[Required actions]
a) In the Blender outline steps, which keys are pressed to turn curve parts of a model into mesh?
b) Mark each statement yes or no, according to the Blender outline steps, and quote the words that decide it: (i) The outlines can be made with either Blender Render or Cycles. (ii) The faces are deleted while in Object mode. (iii) The circle is added through the Mesh menu.

If you are only wanting outlines, such as this:

enter image description here

then you can achieve this very easily with either Blender Render or Cycles Render Engines by using a very minimal bevel on a wireframe curve object. Here is how you can do this:

  1. Either create an object or import one.

  2. If any parts of your model are curves, then convert them to mesh:
    Select the curve objects -> ALTC -> Convert to Mesh

  3. Now delete all the faces from your mesh:

    • Select your mesh

    • Go into Edit mode (TAB)

    • Select All (A)

    • Delete faces only (X -> Faces Only)

    • Exit Edit mode (TAB)

    enter image description here

  4. Now select the remaining wireframe and convert it from a mesh object to a curve object:
    (ALTC -> Convert to Curve)

  5. Add a Circle Curve (SHIFTA -> Curve -> Circle)

[Given records]

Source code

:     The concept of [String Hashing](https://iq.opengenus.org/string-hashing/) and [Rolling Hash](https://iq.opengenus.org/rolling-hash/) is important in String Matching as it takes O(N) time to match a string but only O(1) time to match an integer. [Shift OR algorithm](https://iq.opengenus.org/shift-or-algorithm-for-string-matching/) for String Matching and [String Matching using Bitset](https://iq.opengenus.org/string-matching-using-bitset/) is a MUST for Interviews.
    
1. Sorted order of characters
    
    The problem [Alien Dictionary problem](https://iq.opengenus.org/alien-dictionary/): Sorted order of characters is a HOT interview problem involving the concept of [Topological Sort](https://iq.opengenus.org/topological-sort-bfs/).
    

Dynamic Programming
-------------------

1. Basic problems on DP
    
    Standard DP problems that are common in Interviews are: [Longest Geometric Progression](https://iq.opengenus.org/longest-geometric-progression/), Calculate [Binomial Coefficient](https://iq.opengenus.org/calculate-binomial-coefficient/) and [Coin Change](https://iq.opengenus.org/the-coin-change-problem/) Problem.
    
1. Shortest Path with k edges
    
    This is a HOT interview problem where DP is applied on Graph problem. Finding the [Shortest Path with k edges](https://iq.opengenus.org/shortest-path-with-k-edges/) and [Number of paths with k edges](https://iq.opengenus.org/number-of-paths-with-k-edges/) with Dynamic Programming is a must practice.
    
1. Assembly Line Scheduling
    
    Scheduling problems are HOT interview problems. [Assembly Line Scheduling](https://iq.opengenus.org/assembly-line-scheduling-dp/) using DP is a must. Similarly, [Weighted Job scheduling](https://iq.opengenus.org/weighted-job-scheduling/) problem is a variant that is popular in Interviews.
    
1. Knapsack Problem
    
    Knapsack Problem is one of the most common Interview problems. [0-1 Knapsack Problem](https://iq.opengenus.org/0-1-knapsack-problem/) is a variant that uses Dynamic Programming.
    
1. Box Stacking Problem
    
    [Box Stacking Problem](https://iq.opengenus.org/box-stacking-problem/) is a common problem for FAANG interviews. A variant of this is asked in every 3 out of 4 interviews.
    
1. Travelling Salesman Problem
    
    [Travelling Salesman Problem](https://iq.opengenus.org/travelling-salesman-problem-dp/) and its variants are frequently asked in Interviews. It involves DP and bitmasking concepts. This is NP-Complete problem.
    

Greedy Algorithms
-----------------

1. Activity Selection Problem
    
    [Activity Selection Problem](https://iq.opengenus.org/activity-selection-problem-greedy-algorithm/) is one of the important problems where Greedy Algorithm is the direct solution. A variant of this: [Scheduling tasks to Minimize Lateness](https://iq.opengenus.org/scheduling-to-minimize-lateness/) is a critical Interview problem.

[Solutions to the tasks]
a) ALTC, then Convert to Mesh.

b)
(i) Yes: "with either Blender Render or Cycles Render Engines"
(ii) No: "Go into Edit mode (TAB)"
(iii) No: "SHIFTA -> Curve -> Circle"